Ausmus at the WSOPIf the practice continues, Ausmus’ outlook for live poker is bleak. In the dystopian poker future he laid out, there would be two different ecosystems. One for public games and one for private games, and the public games would inevitably be tougher. He doesn’t see those players as having a realistic shot of prospering.

“It basically kills the poker dream,” said Ausmus. “It’s going to kill live poker. The mid-stakes are going to be dead because there’s not going to be any money to be made. Those players are going to go play lower, at like the $5-$10 level, and then those games get way tougher. Someone else is going to start a private game and steal more players.”

According to Power, his game isn’t stealing anybody from other games or casinos. Like most people that are creating private games, Power is more focused on networking and creating a fun atmosphere to gamble in.

“Just like playing [game theory optimal] or reading people, networking is a skill I’ve actually come to the realization that it was way more valuable,” said Power. “Playing a certain style that is looser and less profitable in a normal game. It’s actually better to play a worse style and network harder than it is to just try and play perfect poker. So I just worked harder on networking.”

There’s no question that poker is less popular now than it was during the peak of the Moneymaker boom. With fewer new players making their way into the poker room, the main goal of private game organizers is to make the game more social and fun, as opposed to slow and robotic.

“There will be no money in the pot and they will take eight seconds to make a very easy decision,” said Power about most pros in a non-private cash game. “You can’t do stuff like that and expect people to want to play with you. It used to be that people had no choice and now there are people like me and others in Vegas that are giving people a choice. We’re not poaching people. We’re just giving them another option.”

He uses his private games as a way to solve that problem of boring games.

Power in the WSOP main event“I’ve had people literally lose six-figures and say to me, ‘Hey man, thanks for the invite. I had a great time.’ You’re not getting that when the same player loses $10,000 in a $10-$25 game,” said Power.

It’s likely the private game is more fun, especially when the host of the game is admittedly not playing as well as he possibly could. But what is the cost of gaining access to them?

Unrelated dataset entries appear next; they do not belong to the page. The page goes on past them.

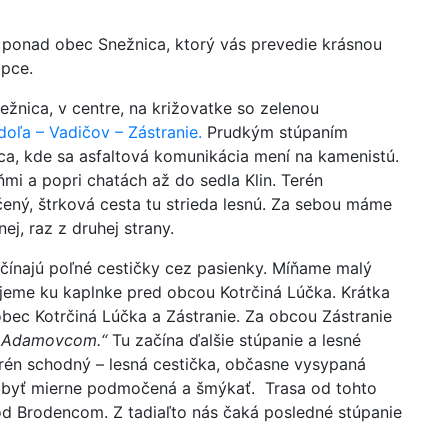
 ponad obec Snežnica, ktorý vás prevedie krásnou
opce.
žnica, v centre, na križovatke so zelenou
doľa – Vadičov – Zástranie.
Prudkým stúpaním
ca, kde sa asfaltová komunikácia mení na kamenistú.
mi a popri chatách až do sedla Klin. Terén
ý, štrková cesta tu strieda lesnú. Za sebou máme
ej, raz z druhej strany.
čínajú poľné cestičky cez pasienky. Míňame malý
eme ku kaplnke pred obcou Kotrčiná Lúčka. Krátka
ec Kotrčiná Lúčka a Zástranie. Za obcou Zástranie
 Adamovcom.“
Tu začína ďalšie stúpanie a lesné
 terén schodný – lesná cestička, občasne vysypaná
 byť mierne podmočená a šmýkať. Trasa od tohto
d Brodencom. Z tadiaľto nás čaká posledné stúpanie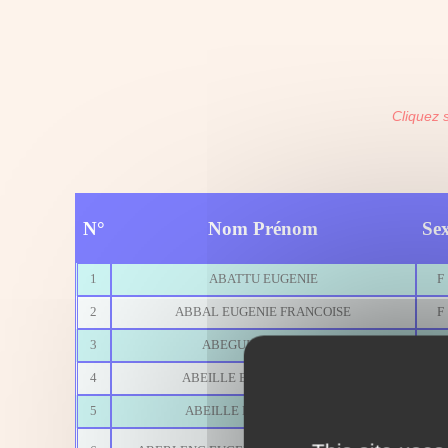
Cliquez 
N°
Nom Prénom
Se
1
ABATTU EUGENIE
F
2
ABBAL EUGENIE FRANCOISE
F
3
ABEGUILE EUGENIE
F
4
ABEILLE EUGENIE CELINA
F
5
ABEILLE EUGENIE MARIE
F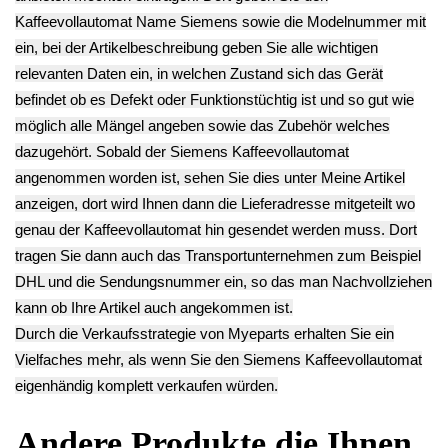
Mühlwerk Kranz
Mühlwerk Gehäuse
EQ.3 S300
Mühlwerk
Halterung Verteiler
CTES35A
Mahlscheibe
EQ.3 S300
Ti303503DE -2
Aufsatz Oben EQ.3
CTES35A
14.90€
S300 CTES35A
Ti303503DE -2
** Endkundenpreis
Ti303503DE -2
12.90€
zzgl.
Versand
18.90€
** Endkundenpreis
** Endkundenpreis
zzgl.
Versand
zzgl.
Versand
Deutsch / English
Ersatzteile suchen?
Verwenden Sie Stichworte, um ein Ersatzteil zu
finden.
erweiterte Suche
Hersteller
Kategorien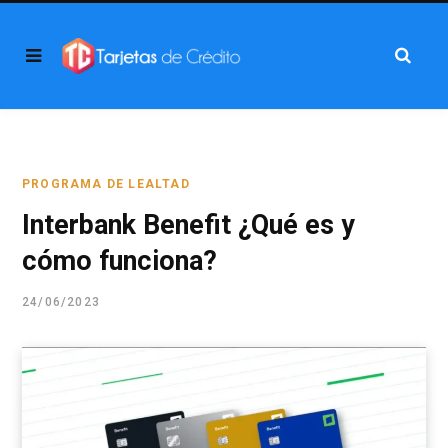
PROGRAMA DE LEALTAD
Interbank Benefit ¿Qué es y
cómo funciona?
24/06/2023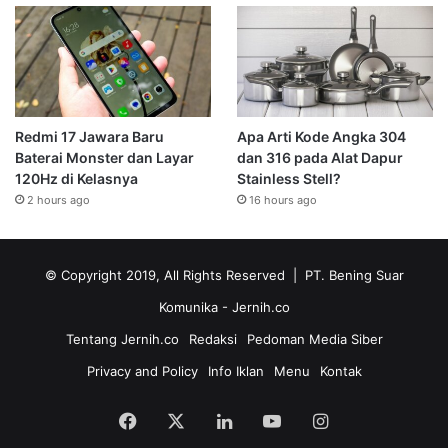
Redmi 17 Jawara Baru
Apa Arti Kode Angka 304
Baterai Monster dan Layar
dan 316 pada Alat Dapur
120Hz di Kelasnya
Stainless Stell?
2 hours ago
16 hours ago
© Copyright 2019, All Rights Reserved | PT. Bening Suar
Komunika
- Jernih.co
Tentang Jernih.co
Redaksi
Pedoman Media Siber
Privacy and Policy
Info Iklan
Menu
Kontak
Facebook
X
LinkedIn
YouTube
Instagram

“When other players want to get in the game, they have to give something up,” said Ausmus. “Maybe it’s a piece of themselves, or they bring a player. That’s what is happening a lot.”

Do those shut out of the game have a right to gripe about it? Not in Power’s opinion.

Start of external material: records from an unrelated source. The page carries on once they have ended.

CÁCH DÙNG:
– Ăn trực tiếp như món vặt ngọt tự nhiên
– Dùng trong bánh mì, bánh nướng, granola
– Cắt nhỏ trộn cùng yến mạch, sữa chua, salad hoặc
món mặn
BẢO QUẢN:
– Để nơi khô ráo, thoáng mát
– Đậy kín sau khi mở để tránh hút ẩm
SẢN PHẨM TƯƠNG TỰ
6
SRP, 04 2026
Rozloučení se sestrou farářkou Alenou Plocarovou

“They don’t play the style I play, they don’t make the relationships that I do, they don’t invest in the networking that I do. There’s really no reason for them to get a starting seat in these games, but they’ll complain anyway because they want to play,” said Power. “And they feel entitled to play in the game because they are allowed to play in other games.”

What a lot of players may not realize is that the organizers of the private games wish they didn’t have to create them.

“It’s a pain in the butt to organize these games,” said Power. “I would love to just walk in and play in a good game. But the players today don’t get that. They play a certain style, they are robotic, they are extremely slow. Bad players don’t just come in and win anymore. They are going to sit down at a table full of pros and it’s not fun to play.”

Where Power and Ausmus do agree is that it does create two separate poker ecosystems. The public game route will indeed become much tougher. It’s just that Power doesn’t feel a responsibility to the rest of the poker world to sacrifice his own bottom line.

“It’s not a team game,” he said. “I’m not playing poker for the good of other pros. They are more than welcome to do the same thing. You have to adapt.”